++++ Document segment ++++

The high school class was interesting because everyone in the class except for me was not a high-achieving student. I was the only such student. And so, maybe inevitably, I became the writer and director (with guidance from the teacher, a Mr. John Ritter, of whom I have fond memories) of a production we the class put together—and the script was based on some weird conversation from a short story I aborted in late 1977. (Somehow I think that this told me more about movie production than I would have expected at the time; it seems that in past history [while today all levels of the technical production staff of a movie seem well schooled and astute]  movies used to be helmed by the likes of an ingenious trained engineer like Hitchcock because just about all the rest of the production staff were blue-collarish lugs, or close to it.)

There also were a few interesting overlaps with actual movie-type productions.

++++

## The task
Please answer these questions about the high school class recollection above:
(a) Who was the teacher who gave guidance on the production?
(b) When was the short story that the script drew on aborted?
(c) Which director does the text call an ingenious trained engineer?

++++ Listed records ++++

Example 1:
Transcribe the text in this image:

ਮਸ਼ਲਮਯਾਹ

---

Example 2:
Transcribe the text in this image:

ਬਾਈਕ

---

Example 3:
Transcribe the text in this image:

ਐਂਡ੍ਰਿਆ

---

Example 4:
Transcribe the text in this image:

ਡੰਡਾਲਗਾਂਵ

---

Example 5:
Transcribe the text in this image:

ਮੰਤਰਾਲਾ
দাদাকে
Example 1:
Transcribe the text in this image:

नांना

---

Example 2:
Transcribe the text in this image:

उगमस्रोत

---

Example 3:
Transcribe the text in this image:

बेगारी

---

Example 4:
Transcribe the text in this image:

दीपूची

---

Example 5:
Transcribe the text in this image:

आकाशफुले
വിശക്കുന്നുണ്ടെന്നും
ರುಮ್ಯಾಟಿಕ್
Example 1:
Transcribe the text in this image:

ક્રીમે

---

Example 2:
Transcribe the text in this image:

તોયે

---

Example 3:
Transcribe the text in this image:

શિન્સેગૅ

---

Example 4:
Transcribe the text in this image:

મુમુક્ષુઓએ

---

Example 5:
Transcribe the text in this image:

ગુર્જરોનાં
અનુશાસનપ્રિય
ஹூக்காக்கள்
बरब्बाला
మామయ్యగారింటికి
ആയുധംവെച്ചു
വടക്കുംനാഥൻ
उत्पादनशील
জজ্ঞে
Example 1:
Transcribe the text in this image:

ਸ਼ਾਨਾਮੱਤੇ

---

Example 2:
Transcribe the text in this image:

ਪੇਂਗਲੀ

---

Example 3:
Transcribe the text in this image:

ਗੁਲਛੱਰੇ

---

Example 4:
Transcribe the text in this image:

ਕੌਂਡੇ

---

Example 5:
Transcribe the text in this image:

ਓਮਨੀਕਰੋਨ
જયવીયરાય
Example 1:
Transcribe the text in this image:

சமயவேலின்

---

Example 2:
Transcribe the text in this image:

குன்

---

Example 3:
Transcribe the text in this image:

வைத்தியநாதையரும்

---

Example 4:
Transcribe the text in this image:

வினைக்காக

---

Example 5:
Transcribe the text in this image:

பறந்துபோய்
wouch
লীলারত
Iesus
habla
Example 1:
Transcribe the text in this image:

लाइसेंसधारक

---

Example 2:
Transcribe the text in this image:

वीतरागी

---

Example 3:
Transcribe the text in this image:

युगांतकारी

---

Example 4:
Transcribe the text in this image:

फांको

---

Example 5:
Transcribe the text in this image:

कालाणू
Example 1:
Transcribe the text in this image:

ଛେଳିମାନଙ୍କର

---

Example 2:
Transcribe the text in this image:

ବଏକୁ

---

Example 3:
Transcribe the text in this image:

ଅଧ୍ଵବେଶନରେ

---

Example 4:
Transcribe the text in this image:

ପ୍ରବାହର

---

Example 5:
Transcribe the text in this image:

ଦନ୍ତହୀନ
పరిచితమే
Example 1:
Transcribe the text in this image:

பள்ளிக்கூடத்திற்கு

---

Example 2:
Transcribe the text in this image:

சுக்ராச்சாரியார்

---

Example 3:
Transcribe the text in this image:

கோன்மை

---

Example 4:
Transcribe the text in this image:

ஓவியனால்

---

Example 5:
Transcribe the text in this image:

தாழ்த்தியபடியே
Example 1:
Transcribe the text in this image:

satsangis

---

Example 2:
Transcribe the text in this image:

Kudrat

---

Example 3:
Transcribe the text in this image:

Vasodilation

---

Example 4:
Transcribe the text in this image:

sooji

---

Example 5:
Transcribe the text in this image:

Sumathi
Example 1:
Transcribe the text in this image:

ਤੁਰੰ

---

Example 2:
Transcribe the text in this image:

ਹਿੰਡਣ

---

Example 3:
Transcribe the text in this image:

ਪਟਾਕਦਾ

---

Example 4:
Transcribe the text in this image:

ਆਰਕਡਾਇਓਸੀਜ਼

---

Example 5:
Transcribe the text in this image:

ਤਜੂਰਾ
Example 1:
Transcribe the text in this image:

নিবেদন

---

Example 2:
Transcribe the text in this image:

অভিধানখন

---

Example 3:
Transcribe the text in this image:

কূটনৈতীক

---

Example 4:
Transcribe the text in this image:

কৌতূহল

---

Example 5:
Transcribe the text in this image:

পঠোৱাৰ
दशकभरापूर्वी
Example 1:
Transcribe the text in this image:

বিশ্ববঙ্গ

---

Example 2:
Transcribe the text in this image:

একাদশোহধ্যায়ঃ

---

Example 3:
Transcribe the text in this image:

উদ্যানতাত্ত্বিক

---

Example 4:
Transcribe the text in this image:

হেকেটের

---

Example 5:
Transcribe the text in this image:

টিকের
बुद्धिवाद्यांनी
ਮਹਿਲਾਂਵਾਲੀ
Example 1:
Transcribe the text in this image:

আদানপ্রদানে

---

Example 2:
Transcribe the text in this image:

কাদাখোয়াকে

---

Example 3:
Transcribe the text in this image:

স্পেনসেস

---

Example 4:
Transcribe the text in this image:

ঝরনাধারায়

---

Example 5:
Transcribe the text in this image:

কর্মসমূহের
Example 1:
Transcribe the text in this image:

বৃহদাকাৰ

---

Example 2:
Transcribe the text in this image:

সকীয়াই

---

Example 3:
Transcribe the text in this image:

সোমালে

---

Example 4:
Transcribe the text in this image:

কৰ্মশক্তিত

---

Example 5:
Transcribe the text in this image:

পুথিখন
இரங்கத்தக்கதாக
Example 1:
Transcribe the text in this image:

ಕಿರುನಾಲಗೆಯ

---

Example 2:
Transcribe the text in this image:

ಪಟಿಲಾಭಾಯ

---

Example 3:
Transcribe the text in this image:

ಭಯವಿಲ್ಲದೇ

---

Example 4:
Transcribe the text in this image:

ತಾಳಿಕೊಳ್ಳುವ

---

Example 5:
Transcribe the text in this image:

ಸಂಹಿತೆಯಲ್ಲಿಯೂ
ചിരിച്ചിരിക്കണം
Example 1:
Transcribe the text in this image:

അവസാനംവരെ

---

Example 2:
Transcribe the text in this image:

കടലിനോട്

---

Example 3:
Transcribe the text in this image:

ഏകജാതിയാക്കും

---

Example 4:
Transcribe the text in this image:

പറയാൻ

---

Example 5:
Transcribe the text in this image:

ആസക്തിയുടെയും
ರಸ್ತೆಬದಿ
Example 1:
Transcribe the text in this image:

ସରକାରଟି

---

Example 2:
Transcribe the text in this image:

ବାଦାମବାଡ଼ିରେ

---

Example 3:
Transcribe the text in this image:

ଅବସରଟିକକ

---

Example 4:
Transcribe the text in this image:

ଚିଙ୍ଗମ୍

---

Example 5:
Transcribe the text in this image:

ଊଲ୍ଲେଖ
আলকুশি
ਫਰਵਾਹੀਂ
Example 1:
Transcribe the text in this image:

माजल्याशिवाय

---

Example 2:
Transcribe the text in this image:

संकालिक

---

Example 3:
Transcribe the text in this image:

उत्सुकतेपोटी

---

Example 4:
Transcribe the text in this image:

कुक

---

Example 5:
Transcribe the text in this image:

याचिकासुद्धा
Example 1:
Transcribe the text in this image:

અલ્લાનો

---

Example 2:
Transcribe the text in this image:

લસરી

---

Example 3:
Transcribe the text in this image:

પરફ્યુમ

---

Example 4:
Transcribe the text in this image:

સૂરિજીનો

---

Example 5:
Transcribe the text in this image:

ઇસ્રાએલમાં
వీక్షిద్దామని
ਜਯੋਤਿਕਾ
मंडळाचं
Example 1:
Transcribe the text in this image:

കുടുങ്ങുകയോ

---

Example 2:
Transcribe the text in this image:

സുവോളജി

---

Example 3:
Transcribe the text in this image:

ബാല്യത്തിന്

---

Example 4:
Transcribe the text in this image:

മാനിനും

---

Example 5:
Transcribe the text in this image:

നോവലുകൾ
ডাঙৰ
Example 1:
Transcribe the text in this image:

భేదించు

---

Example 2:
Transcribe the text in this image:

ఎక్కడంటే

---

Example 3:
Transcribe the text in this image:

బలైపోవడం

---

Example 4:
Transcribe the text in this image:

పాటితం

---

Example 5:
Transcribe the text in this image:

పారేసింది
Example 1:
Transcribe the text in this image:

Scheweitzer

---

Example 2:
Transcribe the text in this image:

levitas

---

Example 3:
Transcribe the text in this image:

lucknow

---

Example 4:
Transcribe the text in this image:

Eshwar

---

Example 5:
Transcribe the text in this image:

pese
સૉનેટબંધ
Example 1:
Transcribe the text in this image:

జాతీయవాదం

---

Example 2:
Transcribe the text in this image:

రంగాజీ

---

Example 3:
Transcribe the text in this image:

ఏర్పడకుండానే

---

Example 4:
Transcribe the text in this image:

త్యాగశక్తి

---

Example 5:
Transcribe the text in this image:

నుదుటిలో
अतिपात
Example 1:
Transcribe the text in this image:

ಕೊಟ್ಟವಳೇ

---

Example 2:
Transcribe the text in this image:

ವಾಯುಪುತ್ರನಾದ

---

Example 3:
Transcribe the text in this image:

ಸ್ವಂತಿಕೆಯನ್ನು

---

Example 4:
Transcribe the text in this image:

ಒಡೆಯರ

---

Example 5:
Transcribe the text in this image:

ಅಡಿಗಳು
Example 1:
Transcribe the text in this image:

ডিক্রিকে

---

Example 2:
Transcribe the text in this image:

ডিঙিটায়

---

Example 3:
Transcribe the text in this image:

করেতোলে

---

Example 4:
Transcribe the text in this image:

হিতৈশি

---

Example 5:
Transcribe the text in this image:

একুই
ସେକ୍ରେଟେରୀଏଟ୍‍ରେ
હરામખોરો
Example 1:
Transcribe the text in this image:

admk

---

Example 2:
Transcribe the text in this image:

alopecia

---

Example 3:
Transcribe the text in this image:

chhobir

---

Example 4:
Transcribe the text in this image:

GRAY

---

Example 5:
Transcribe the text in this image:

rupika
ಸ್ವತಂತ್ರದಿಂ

++++

## Solution to the problem
(a) Mr. John Ritter
(b) Late 1977
(c) Hitchcock